**Information shown**
• • • •

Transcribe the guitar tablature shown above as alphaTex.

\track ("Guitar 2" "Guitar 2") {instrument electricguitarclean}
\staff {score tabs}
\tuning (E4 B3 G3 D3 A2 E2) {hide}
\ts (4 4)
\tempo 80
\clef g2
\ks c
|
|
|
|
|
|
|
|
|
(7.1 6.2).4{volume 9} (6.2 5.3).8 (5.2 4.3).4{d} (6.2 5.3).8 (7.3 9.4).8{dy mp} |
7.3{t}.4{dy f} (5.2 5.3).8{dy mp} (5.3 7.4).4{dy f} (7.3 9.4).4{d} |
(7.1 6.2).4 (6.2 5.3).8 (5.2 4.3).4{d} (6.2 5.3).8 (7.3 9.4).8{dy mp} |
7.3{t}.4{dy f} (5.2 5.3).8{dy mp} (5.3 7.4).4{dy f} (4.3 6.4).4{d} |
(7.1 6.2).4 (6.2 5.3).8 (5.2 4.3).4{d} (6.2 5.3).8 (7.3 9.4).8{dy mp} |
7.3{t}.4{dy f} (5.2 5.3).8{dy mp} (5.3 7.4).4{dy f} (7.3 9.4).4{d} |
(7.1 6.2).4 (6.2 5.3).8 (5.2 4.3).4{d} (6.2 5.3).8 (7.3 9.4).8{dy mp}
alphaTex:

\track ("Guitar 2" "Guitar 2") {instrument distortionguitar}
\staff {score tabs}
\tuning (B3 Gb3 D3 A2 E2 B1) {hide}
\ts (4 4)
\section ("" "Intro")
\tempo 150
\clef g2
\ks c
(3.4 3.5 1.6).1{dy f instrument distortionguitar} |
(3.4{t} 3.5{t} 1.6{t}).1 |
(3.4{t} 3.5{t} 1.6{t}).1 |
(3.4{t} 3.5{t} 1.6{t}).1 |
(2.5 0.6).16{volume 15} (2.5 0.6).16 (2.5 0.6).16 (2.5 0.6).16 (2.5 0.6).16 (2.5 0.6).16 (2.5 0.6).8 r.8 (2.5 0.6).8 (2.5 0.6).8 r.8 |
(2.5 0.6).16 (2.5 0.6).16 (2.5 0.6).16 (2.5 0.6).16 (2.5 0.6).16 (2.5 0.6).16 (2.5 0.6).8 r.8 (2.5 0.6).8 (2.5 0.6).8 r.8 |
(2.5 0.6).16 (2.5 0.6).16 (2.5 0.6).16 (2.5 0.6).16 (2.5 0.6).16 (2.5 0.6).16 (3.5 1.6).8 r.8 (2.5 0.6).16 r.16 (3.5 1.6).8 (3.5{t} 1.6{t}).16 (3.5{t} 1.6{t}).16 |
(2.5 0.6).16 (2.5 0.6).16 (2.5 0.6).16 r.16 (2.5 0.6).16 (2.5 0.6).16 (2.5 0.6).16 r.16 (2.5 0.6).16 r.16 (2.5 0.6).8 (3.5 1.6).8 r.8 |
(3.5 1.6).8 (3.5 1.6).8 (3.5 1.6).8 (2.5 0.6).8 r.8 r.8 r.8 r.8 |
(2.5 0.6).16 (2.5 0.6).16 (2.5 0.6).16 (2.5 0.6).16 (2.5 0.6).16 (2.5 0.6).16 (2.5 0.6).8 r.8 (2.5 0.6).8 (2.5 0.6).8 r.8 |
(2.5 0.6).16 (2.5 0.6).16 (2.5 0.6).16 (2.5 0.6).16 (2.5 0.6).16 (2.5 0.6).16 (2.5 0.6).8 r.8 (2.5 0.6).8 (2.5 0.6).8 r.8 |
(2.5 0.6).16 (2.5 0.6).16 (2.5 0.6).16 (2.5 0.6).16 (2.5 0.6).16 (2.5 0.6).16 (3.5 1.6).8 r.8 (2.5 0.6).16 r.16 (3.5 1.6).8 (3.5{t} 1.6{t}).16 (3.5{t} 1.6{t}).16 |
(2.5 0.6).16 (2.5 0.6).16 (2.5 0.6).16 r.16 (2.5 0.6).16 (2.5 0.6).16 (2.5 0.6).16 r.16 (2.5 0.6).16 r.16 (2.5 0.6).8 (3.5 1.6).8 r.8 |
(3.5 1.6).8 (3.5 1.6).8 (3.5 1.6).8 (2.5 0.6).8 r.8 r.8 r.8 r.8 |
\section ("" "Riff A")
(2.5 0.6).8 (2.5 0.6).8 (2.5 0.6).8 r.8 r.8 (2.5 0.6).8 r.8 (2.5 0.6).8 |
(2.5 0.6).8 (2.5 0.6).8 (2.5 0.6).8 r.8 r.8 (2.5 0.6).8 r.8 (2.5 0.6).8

• • • •

**Exercise prompt**
Locate each of the lines above that contains the string "alphaTex" and copy those lines out in full.

**Final result**
Transcribe the guitar tablature shown above as alphaTex.
alphaTex:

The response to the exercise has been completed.